DOI: 10.1007/978-3-319-44811-4_10

- Cite this paper as:
- Ortells R., Egozcue J.J., Ortego M.I., Garola A. (2016) Relationship Between the Popularity of Key Words in the Google Browser and the Evolution of Worldwide Financial Indices. In: Martín-Fernández J., Thió-Henestrosa S. (eds) Compositional Data Analysis. CoDaWork 2015. Springer Proceedings in Mathematics & Statistics, vol 187. Springer, Cham

## Abstract

The purpose of this contribution is to evaluate whether there is enough statistical basis to establish a relationship between the popularity of certain terms in the Google browser and the evolution of several worldwide economic indices the subsequent week. A linear model trying to predict the evolution of 19 financial indices from all over the world with the information of how many times a selected group of 200 key words are looked up online the previous week is proposed. The linear model that is proposed takes a compositional approach due to two reasons. First, the information contained in the values of the financial indices has a compositional nature. The strongest proof supporting this idea is that in case all values for the indices on a certain week were multiplied by a factor, the information would remain unchanged. In fact, the value for a certain index is irrelevant by itself, since it is its evolution with respect to the rest of indices that indicates whether it is performing well. Therefore, this idea suggests that the numerical values of the 19 indices for a certain week can be understood as a vector of the simplex and be analyzed accordingly. Second, the explanatory variable has to be understood as a vector of the simplex as well, for a similar reason as before. For instance, let us imagine that the number of times the words are looked up online in a certain week was multiplied by a factor. Indeed, the information contained in this vector would be exactly the same. Moreover, it seems intuitive as well how the absolute value for the number of searches is irrelevant by itself, since we will be interested in the relationships amongst variables. For the reasons we have just set, a compositional approach seems necessary in order to address the problem successfully, since both the explanatory and predicted variables present a compositional nature.
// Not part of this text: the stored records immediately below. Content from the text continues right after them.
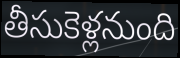
తీసుకెళ్లనుంది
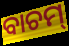
ବାଚମ୍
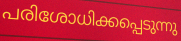
പരിശോധിക്കപ്പെടുന്നു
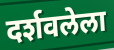
दर्शवलेला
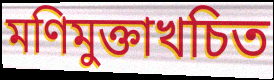
মণিমুক্তাখচিত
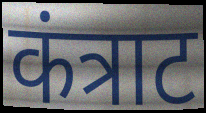
कंत्राट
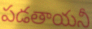
పడతాయనీ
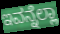
ಇವನ್ನೆಲ್ಲಾ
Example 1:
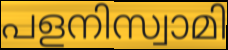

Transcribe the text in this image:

പളനിസ്വാമി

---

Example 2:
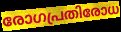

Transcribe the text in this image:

രോഗപ്രതിരോധ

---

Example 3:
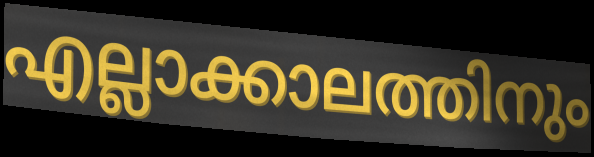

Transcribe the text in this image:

എല്ലാക്കാലത്തിനും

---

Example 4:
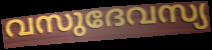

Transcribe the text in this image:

വസുദേവസ്യ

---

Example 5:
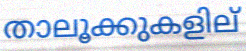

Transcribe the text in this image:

താലൂക്കുകളില്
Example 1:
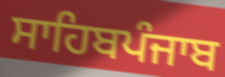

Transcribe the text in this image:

ਸਾਹਿਬਪੰਜਾਬ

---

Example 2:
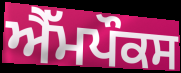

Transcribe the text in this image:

ਐੱਮਪੌਕਸ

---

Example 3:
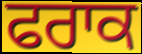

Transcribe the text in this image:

ਫਰਾਕ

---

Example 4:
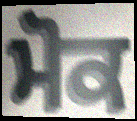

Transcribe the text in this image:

ਮੋਕ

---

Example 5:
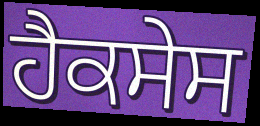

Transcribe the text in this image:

ਹੈਕਸੇਸ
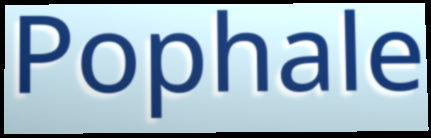
Pophale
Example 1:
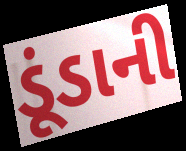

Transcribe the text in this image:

ડૂંડાની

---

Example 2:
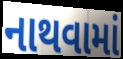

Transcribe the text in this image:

નાથવામાં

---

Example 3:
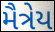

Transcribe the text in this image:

મૈત્રેય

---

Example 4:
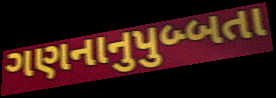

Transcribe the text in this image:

ગણનાનુપુબ્બતા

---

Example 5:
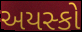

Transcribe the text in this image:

અયસ્કો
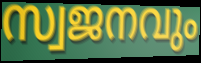
സ്വജനവും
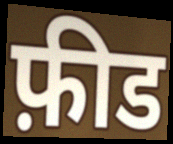
फ़ीड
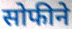
सोफीने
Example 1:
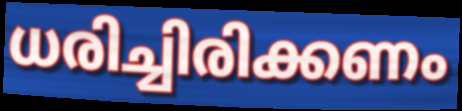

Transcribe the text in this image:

ധരിച്ചിരിക്കണം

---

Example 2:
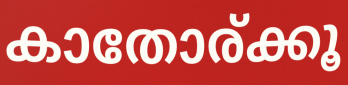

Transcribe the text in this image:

കാതോര്ക്കൂ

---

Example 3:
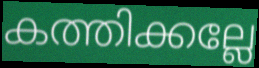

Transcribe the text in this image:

കത്തിക്കല്ലേ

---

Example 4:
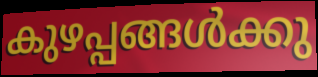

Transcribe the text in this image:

കുഴപ്പങ്ങൾക്കു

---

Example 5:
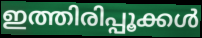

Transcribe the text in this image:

ഇത്തിരിപ്പൂക്കൾ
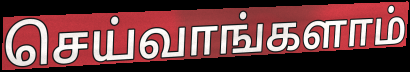
செய்வாங்களாம்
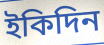
ইকিদিন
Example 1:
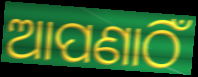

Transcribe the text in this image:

ଆପଣାଠିଁ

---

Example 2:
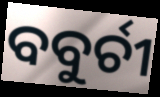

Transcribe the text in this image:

ବବୁର୍ଚୀ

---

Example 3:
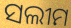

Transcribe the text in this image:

ସଲୀମ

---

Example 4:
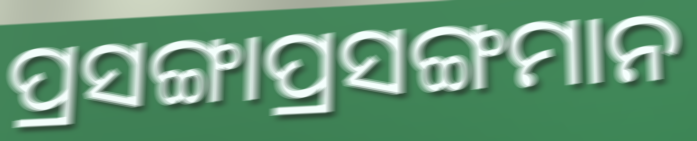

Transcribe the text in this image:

In other words, despite not adding up to a constant, the components of the vectors of both the explanatory and predicted variables seem to be closely related in terms of giving information of a *part of a whole*, so tackling the problem through a compositional perspective seems appropriate. The analysis consists of an exploratory analysis of both response (indices) and explanatory (searches) variables and a compositional linear multiple regression between both sets of variables.